> _Prompt_: List every line of the material below that contains the word "index".

> _Supplied entries_:
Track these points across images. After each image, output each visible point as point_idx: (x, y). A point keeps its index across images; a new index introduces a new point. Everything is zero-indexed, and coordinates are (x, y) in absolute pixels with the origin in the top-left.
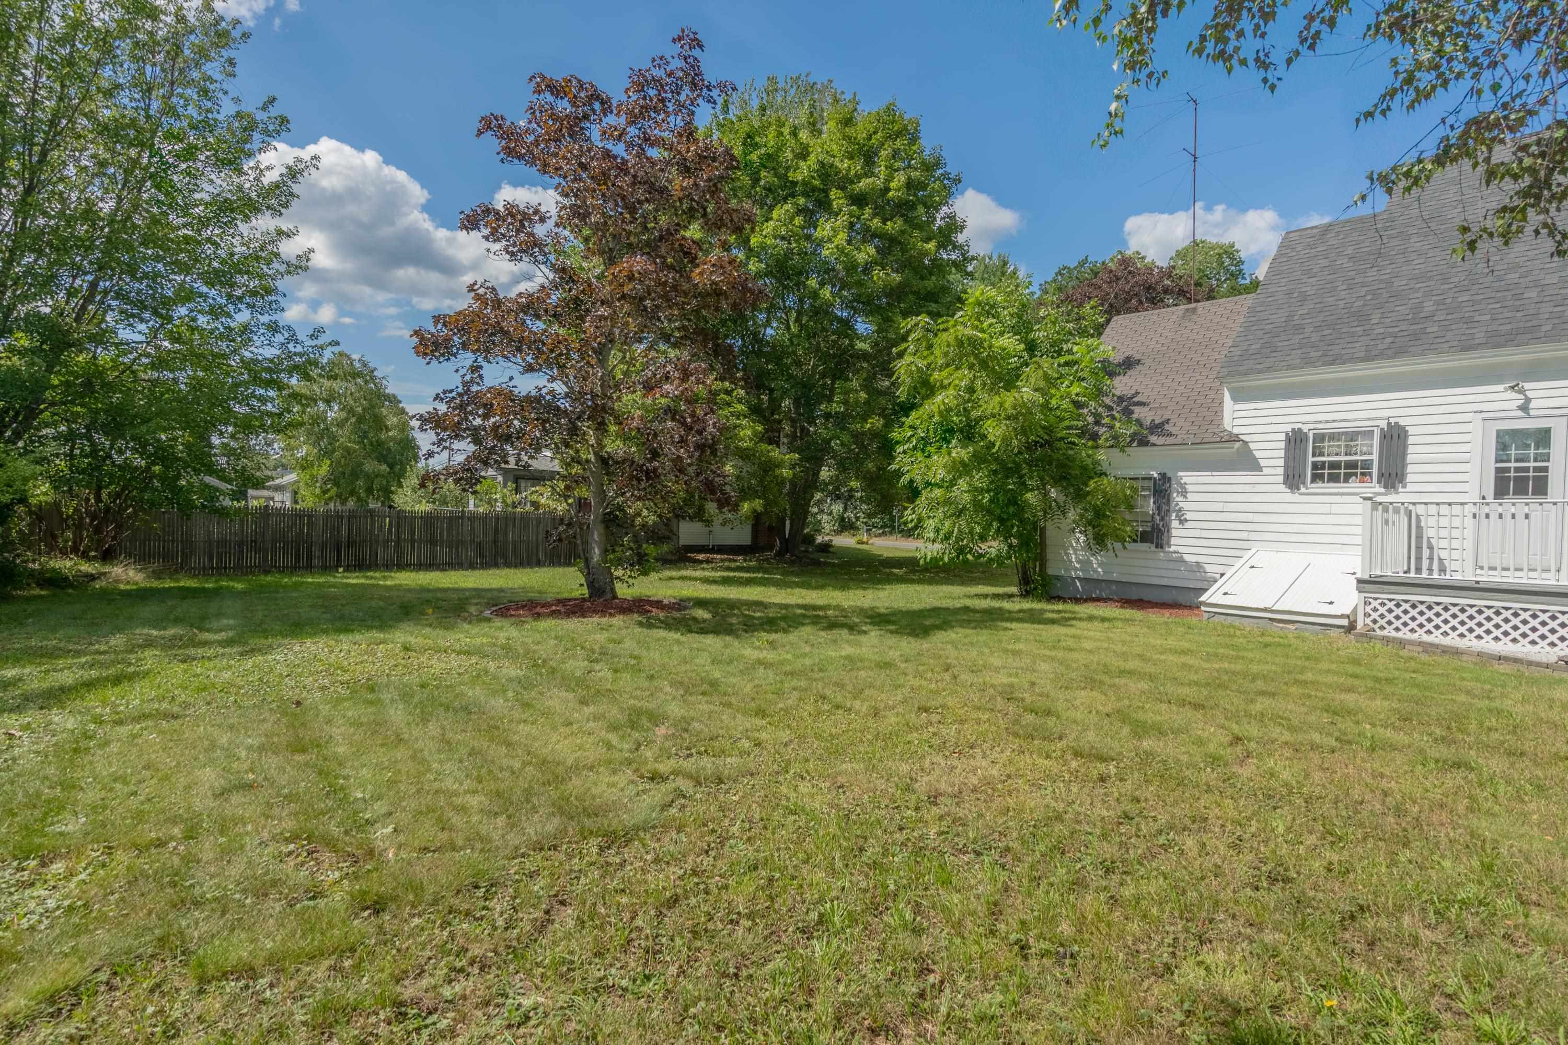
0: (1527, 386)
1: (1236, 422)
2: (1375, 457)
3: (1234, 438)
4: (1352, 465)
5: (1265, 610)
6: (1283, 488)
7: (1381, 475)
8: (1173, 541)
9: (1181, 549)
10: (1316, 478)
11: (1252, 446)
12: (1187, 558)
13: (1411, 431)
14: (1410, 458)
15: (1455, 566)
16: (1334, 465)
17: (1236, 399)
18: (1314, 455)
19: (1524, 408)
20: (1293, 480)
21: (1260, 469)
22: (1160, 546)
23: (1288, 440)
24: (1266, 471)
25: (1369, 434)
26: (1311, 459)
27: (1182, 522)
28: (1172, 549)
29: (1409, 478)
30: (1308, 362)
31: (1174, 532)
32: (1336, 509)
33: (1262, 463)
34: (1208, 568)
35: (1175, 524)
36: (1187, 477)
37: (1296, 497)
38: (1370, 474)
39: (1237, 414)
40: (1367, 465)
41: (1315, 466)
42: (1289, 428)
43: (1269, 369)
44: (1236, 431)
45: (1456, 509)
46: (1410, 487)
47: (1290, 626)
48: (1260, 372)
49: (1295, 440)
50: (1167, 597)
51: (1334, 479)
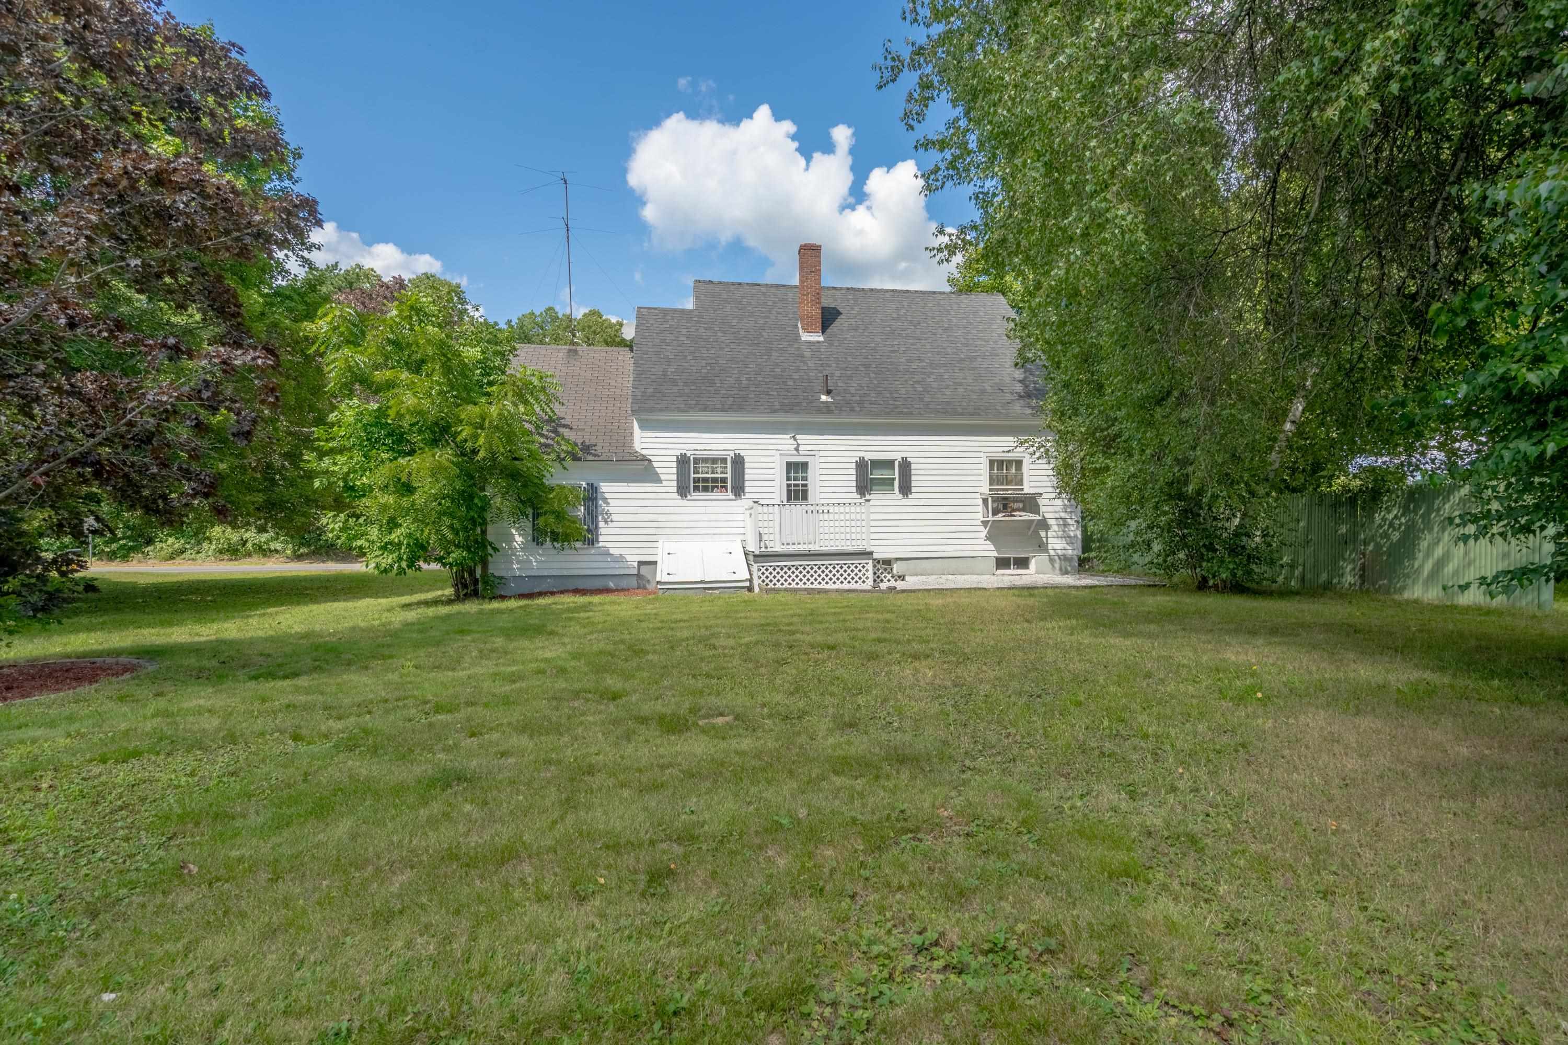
0: (798, 437)
1: (644, 446)
2: (729, 475)
3: (644, 459)
4: (715, 480)
5: (702, 582)
6: (676, 496)
7: (733, 488)
8: (601, 538)
9: (608, 545)
10: (696, 489)
11: (655, 464)
12: (612, 551)
13: (746, 459)
14: (747, 477)
15: (771, 544)
16: (706, 480)
17: (642, 428)
18: (696, 472)
19: (797, 449)
20: (682, 491)
21: (660, 481)
22: (592, 542)
23: (678, 461)
24: (665, 483)
25: (724, 460)
26: (693, 475)
27: (606, 522)
28: (601, 544)
29: (747, 489)
30: (690, 408)
31: (602, 531)
32: (709, 510)
33: (662, 477)
34: (628, 558)
35: (601, 524)
36: (605, 488)
37: (684, 502)
38: (726, 487)
39: (643, 440)
40: (724, 480)
41: (696, 480)
42: (678, 453)
43: (666, 409)
44: (644, 452)
45: (771, 508)
46: (747, 495)
47: (717, 592)
48: (661, 410)
49: (683, 461)
50: (598, 584)
51: (706, 489)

> _Solution for this task_:
Track these points across images. After each image, output each visible point as point_idx: (x, y). A point keeps its index across images; a new index introduces a new point. Everything is zero-indexed, and coordinates are (x, y) in absolute pixels with the origin in the top-left.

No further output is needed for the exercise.